When Shorewood High School senior Katie Eder began volunteering at COA, she was just 13 years old. Motivated by her passion for writing and her love for volunteering, in 2014 she approached COA’s Executive Director Tom Schneider with a bold proposition: she wanted to teach a creative writing class for youth at COA.
That summer, Katie gathered 18 kids at COA’s Riverwest Center and taught two creative writing workshops. Through these workshops she got to see firsthand the positive impact creative writing can have on children’s lives. One of Katie’s fondest memories is the time a shy student approached her after class and confessed: “This was the first time I felt like I had a voice.” Katie was moved: “I could really see the impact of what it means when you ask a kid, ‘Tell me your story.’”
For Katie, getting kids to write is more than just putting pens to paper, it’s about helping them discover themselves and their imaginations: “Everyone has a story. Everyone has experiences and challenges in their life that make up who they are.”
Soon after the summer of 2014, Katie gave her creative writing program a name: Kids Tales. After seeing the strong impact the program had at COA, she decided to expand Kids Tales to reach more kids around the community – and the world. Today Kids Tales is an international nonprofit that has taught nearly 1,200 kids in 12 U.S. cities and eight countries. Despite all this growth, Katie has still managed to return to COA each summer and lead Kids Tales workshops. Each week-long workshop is led by trained high school student-teachers and culminates with a book that is self-published and sold on Amazon, making each child a published author.

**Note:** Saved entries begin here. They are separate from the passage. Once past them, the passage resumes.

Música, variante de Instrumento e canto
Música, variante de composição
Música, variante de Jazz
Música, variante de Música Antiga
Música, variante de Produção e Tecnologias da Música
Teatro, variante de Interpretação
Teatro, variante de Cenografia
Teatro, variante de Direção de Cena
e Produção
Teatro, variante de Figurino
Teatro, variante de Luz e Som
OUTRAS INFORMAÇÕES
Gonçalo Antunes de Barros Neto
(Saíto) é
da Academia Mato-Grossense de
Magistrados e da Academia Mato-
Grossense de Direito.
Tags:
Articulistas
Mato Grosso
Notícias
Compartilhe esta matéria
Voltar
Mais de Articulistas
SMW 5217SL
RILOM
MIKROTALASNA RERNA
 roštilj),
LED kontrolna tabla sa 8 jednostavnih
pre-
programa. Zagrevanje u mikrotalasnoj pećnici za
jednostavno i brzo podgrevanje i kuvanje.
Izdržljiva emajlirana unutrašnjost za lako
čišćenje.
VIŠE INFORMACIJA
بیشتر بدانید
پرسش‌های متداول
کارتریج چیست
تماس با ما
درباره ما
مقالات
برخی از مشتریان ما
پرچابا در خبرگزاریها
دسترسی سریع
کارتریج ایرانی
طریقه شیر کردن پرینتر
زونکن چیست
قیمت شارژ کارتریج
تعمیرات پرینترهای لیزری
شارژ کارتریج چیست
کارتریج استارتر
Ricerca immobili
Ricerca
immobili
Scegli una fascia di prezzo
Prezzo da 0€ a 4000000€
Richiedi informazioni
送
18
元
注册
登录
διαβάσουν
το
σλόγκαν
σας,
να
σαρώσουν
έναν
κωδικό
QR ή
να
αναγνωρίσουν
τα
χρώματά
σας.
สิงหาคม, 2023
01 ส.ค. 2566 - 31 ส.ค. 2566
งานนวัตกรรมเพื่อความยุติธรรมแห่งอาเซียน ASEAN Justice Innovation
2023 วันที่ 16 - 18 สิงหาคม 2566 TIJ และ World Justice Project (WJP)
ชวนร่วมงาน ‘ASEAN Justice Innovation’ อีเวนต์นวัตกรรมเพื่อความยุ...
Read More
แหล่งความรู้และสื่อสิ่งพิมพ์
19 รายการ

Kids Tales has taken Katie around the world. She’s taught workshops in Canada, Colombia, and Guatemala, to name a few places. Her favorite Kids Tales moment was in 2015 when she led workshops at a refugee camp in Hungary. Katie’s amazing work with COA and around the world has not only inspired thousands of children to find their voices, but it has also given her strength and inspiration to navigate from high school to college, and beyond.
Among many lessons, Katie says leading Kids Tales taught her the value of investing in the community: “It’s very easy to get lost in your own life, the things that you do on a regular basis. Life is busy, obviously. But it’s important to take a step back.” Working with youth has also changed Katie’s life: “I became more of a self-starter. I started seeing solutions, not just problems.” Katie’s college plans are already set: after taking a gap year to focus on growing Kids Tales, she will attend Stanford University in 2019. Through it all, she plans to keep strong ties with COA: “I definitely want to maintain a relationship.” At Stanford, she plans to study Urban Studies and learn even more about social entrepreneurship and nonprofits: “That’s what I want to spend my life doing.” She plans to take everything she learns in college and bring back solutions to the City of Milwaukee. As she reflects on her past and future, Katie credits COA with making her dreams a reality: “I appreciate everything COA has done for me and for Kids Tales. Without COA, there would be no Kids Tales.”